◆ Your goal
The required output is the line containing "mala butoniéra symbolizovať?" followed by every line after it to the end of the listing, each written out exactly.

◆ Supplied records
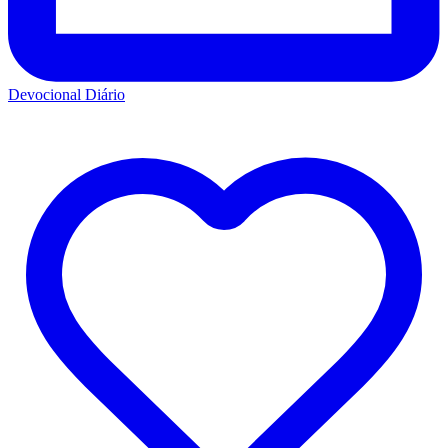
Devocional Diário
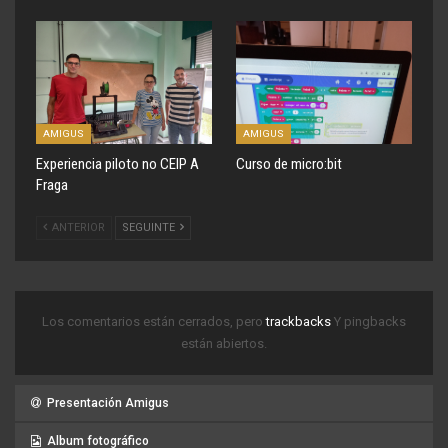
AMIGUS
AMIGUS
Experiencia piloto no CEIP A
Curso de micro:bit
Fraga
ANTERIOR
SEGUINTE
Los comentarios están cerrados, pero
trackbacks
Y pingbacks
están abiertos.
Presentación Amigus
Album fotográfico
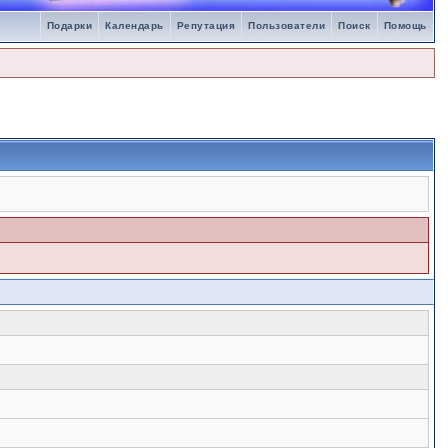
Подарки
Календарь
Репутация
Пользователи
Поиск
Помощь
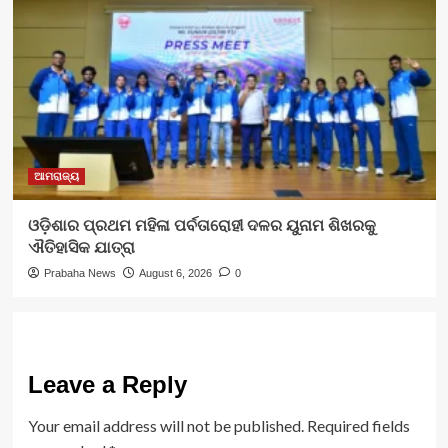
ଆମରାଜ୍ୟ
ଓଡ଼ିଶାର ପ୍ରଥମ ମହିଳା ପର୍ବତାରୋହୀ ଦଳର ୟୁନାମ ଶିଖରକୁ
ଐତିହାସିକ ଯାତ୍ରା
Prabaha News
August 6, 2026
0
Leave a Reply
Your email address will not be published.
Required fields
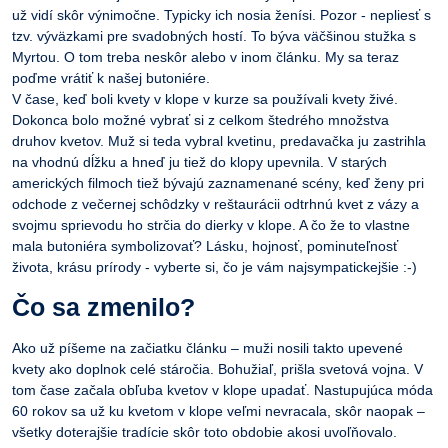
už vidí skôr výnimočne. Typicky ich nosia ženísi. Pozor - nepliesť s
tzv. výväzkami pre svadobných hostí. To býva väčšinou stužka s
Myrtou. O tom treba neskôr alebo v inom článku. My sa teraz
poďme vrátiť k našej butoniére.
V čase, keď boli kvety v klope v kurze sa používali kvety živé.
Dokonca bolo možné vybrať si z celkom štedrého množstva
druhov kvetov. Muž si teda vybral kvetinu, predavačka ju zastrihla
na vhodnú dĺžku a hneď ju tiež do klopy upevnila. V starých
amerických filmoch tiež bývajú zaznamenané scény, keď ženy pri
odchode z večernej schôdzky v reštaurácii odtrhnú kvet z vázy a
svojmu sprievodu ho strčia do dierky v klope. A čo že to vlastne
mala butoniéra symbolizovať? Lásku, hojnosť, pominuteľnosť
života, krásu prírody - vyberte si, čo je vám najsympatickejšie :-)
Čo sa zmenilo?
Ako už píšeme na začiatku článku – muži nosili takto upevené
kvety ako doplnok celé stáročia. Bohužiaľ, prišla svetová vojna. V
tom čase začala obľuba kvetov v klope upadať. Nastupujúca móda
60 rokov sa už ku kvetom v klope veľmi nevracala, skôr naopak –
všetky doterajšie tradície skôr toto obdobie akosi uvoľňovalo.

◆ Exercise answer
mala butoniéra symbolizovať? Lásku, hojnosť, pominuteľnosť
života, krásu prírody - vyberte si, čo je vám najsympatickejšie :-)
Čo sa zmenilo?
Ako už píšeme na začiatku článku – muži nosili takto upevené
kvety ako doplnok celé stáročia. Bohužiaľ, prišla svetová vojna. V
tom čase začala obľuba kvetov v klope upadať. Nastupujúca móda
60 rokov sa už ku kvetom v klope veľmi nevracala, skôr naopak –
všetky doterajšie tradície skôr toto obdobie akosi uvoľňovalo.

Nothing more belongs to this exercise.